Extract to read —
· · · ·

Change the hyphenation character to char. This character then
works as the \%
escape sequence normally does, and thus no longer
appears in the output.70 Without an
argument, hc
resets the hyphenation character to \%
(the
default). The hyphenation character is associated with the environment
(see Environments).
Set the soft hyphen character, inserted when a word is hyphenated
automatically or at a hyphenation character, to the ordinary or special
character c.71 If the argument is omitted, the soft
hyphen character is set to the default, \[hy]
. If no glyph for
c exists in the font in use at a potential hyphenation point, then
the line is not broken there. Neither character definitions (specified
with the char
and similar requests) nor translations (specified
with the tr
request) are applied to c.
Several requests influence automatic hyphenation. Because conventions
vary, a variety of hyphenation modes is available to the hy
request; these determine whether hyphenation will apply to a
word prior to breaking a line at the end of a page (more or less; see
below for details), and at which positions within that word
automatically determined hyphenation points are permissible. The places
within a word that are eligible for hyphenation are determined by
language-specific data and lettercase relationships. Furthermore,
hyphenation of a word might be suppressed due to a limit on
consecutive hyphenated lines (hlm
), a minimum line length
threshold (hym
), or because the line can instead be adjusted with
additional inter-word space (hys
).
Set automatic hyphenation mode to mode, an integer encoding
conditions for hyphenation; if omitted, the configured hyphenation mode
default (see below) is implied. The hyphenation mode is available in
the read-only register ‘.hy’; it is associated with the environment
(see Environments). The hyphenation mode default depends on the
localization file loaded when GNU troff
starts up; see the
hpf
request below. If no localization file is loaded, the
default is ‘1’.

· · · ·

[Items stored from a collection]
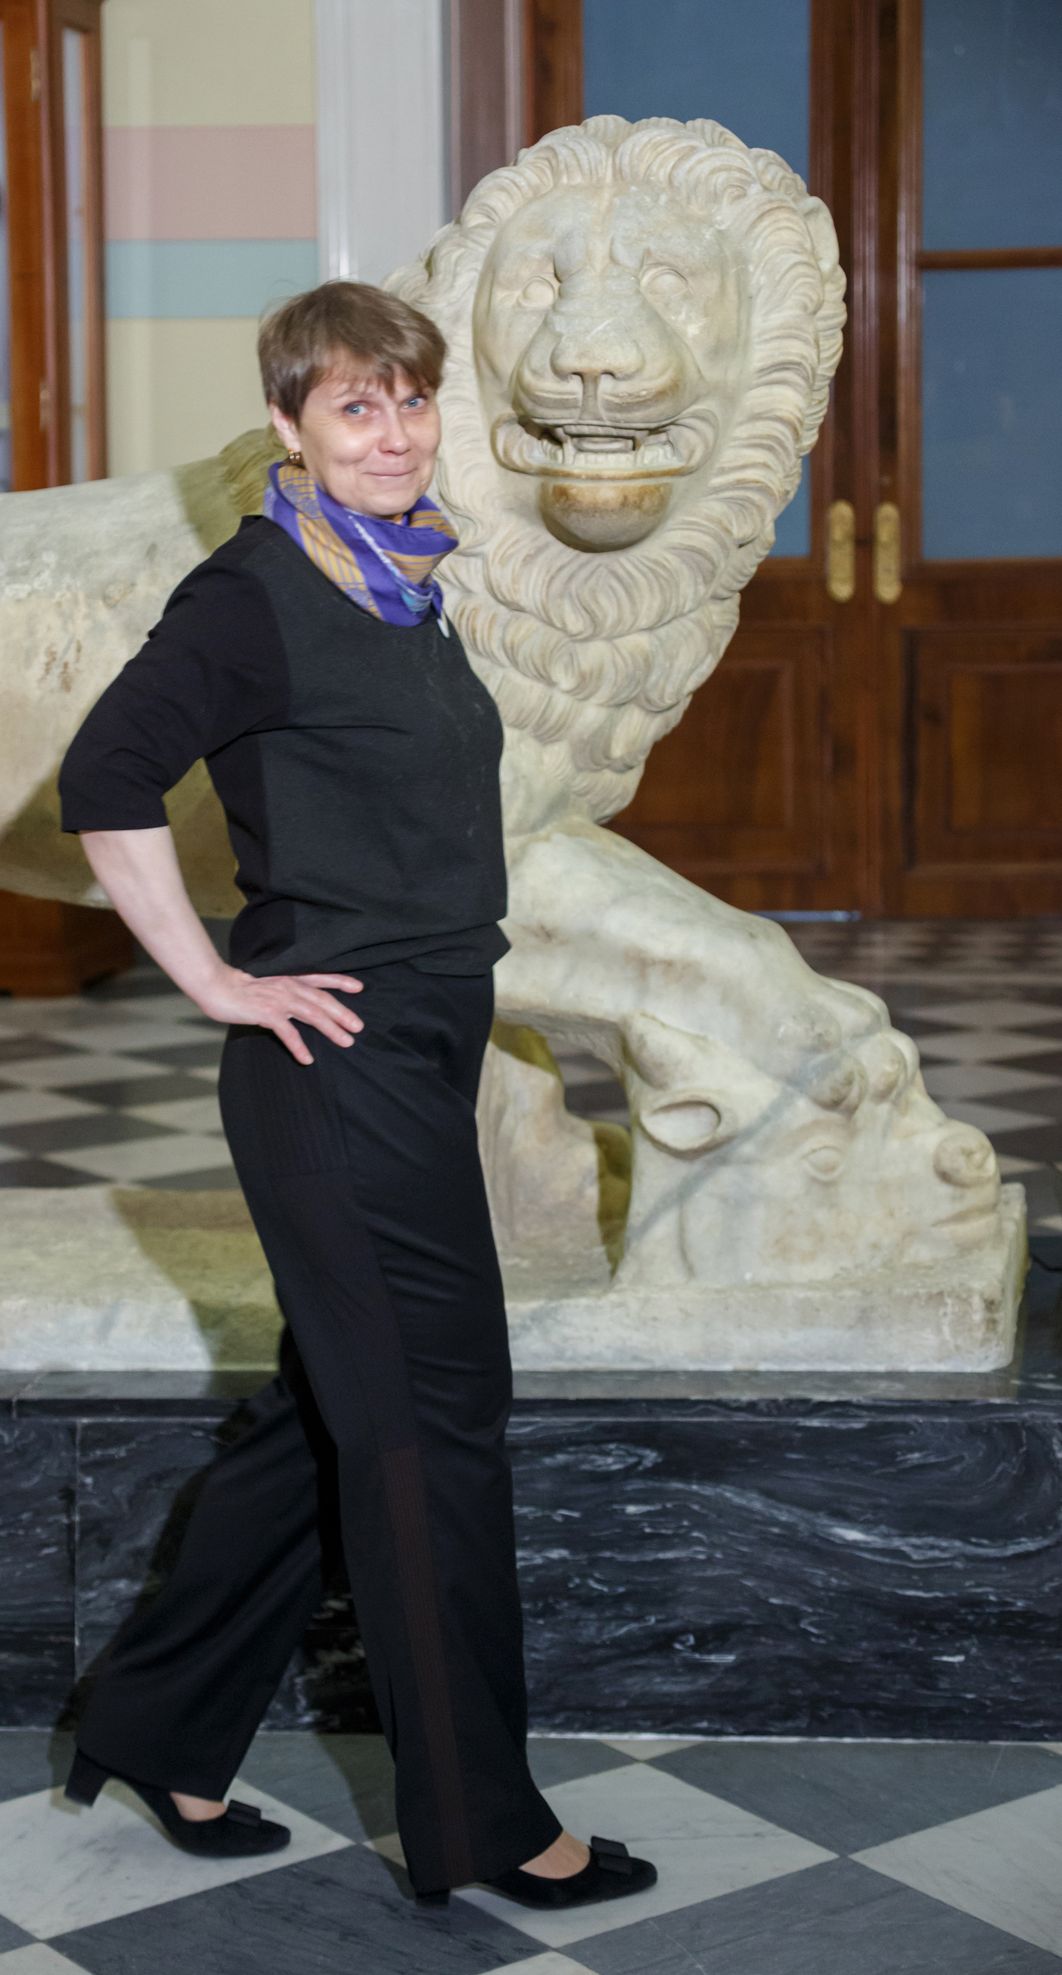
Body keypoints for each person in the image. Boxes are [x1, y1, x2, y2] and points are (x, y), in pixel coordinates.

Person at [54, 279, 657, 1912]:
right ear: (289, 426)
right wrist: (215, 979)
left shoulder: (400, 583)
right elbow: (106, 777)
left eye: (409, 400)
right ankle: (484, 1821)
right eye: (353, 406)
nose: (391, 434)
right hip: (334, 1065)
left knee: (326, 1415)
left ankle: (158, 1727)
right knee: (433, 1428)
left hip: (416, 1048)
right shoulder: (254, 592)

· · · ·

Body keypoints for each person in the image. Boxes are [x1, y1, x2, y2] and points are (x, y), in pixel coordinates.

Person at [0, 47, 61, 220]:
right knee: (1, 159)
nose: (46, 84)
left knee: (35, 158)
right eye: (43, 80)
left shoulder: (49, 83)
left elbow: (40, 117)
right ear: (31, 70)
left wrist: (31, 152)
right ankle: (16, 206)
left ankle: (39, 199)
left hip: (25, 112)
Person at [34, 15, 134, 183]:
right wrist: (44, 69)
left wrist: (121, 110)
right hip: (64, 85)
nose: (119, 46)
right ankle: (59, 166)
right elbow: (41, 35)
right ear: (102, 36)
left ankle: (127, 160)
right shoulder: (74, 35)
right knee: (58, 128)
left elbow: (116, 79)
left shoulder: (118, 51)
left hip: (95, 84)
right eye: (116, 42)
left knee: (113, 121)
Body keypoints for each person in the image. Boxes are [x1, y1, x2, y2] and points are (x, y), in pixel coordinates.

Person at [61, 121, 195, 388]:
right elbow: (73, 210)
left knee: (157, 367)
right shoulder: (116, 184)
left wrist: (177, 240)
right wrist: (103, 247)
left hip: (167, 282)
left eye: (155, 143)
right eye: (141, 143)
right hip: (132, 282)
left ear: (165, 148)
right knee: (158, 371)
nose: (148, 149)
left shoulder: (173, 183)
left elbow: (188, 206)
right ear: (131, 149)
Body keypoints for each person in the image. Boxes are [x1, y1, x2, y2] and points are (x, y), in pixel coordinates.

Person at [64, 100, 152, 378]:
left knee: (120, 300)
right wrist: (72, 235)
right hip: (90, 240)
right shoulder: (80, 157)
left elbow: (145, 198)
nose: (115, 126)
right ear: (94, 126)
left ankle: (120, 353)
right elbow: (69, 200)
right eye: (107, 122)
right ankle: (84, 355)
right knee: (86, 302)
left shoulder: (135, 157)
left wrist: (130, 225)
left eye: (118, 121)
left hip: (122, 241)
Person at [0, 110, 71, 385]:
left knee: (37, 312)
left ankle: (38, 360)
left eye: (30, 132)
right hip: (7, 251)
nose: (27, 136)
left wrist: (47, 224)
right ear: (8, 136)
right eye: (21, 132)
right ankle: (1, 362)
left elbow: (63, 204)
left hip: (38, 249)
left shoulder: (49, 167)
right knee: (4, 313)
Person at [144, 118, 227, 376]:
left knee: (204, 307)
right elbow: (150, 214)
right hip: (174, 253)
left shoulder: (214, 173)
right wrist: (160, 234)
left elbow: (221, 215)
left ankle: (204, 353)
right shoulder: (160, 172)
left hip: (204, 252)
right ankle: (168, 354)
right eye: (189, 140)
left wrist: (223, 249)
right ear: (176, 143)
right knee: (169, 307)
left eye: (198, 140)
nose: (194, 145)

· · · ·

What this exercise asks —
[1] Reproduce the hyphenation passage starting at "Set automatic hyphenation" and ending at "default is ‘1’.".
[2] Write the next part of the passage on hyphenation, picking up after its last sentence.
The lines in both blocks come from a separate source, not from the passage on hyphenation.

Answers given —
[1]
Set automatic hyphenation mode to mode, an integer encoding
conditions for hyphenation; if omitted, the configured hyphenation mode
default (see below) is implied. The hyphenation mode is available in
the read-only register ‘.hy’; it is associated with the environment
(see Environments). The hyphenation mode default depends on the
localization file loaded when GNU troff
starts up; see the
hpf
request below. If no localization file is loaded, the
default is ‘1’.

[2]
Typesetting practice generally does not avail itself of every
opportunity for hyphenation, but the details differ by language and site
mandates. The hyphenation modes of AT&T troff
were
implemented with English-language publishing practices of the 1970s in
mind, not a scrupulous enumeration of conceivable parameters. GNU
troff
extends those modes such that finer-grained control is
possible, favoring compatibility with older implementations over a more
intuitive arrangement. The means of hyphenation mode control is a set
of numbers that can be added up to encode the behavior
sought.72 The entries in the
following table are termed values; the sum of the desired
values is the mode.
0
disables hyphenation.
1
enables hyphenation except after the first and before the last character of a word.
The remaining values “imply” 1; that is, they enable hyphenation under the same conditions as ‘.hy 1’, and then apply or lift restrictions relative to that basis.
2
disables hyphenation of the last word on a page or column,73 even for explicitly hyphenated words.
4
disables hyphenation before the last two characters of a word.
8
disables hyphenation after the first two characters of a word.
16
enables hyphenation before the last character of a word.
32
enables hyphenation after the first character of a word.
Apart from value 2, restrictions imposed by the hyphenation mode
are not respected for words whose hyphenations have been
specified with the hyphenation character (‘\%’ by default) or the
hw
request.
Nonzero values in the previous table are additive. For example,
mode 12 causes GNU troff
to hyphenate neither the last two
nor the first two characters of a word. Some values cannot be used
together because they contradict; for instance, values 4 and 16,
and values 8 and 32. As noted, it is superfluous to add 1 to any
non-zero even mode.
The automatic placement of hyphens in words is determined by pattern files, which are derived from TeX and available for several languages. These files are named hyphen.xx (for the patterns) and hyphenex.xx (for a list of exceptions in languages that require them) where xx is an ISO 639 language code; see the table below.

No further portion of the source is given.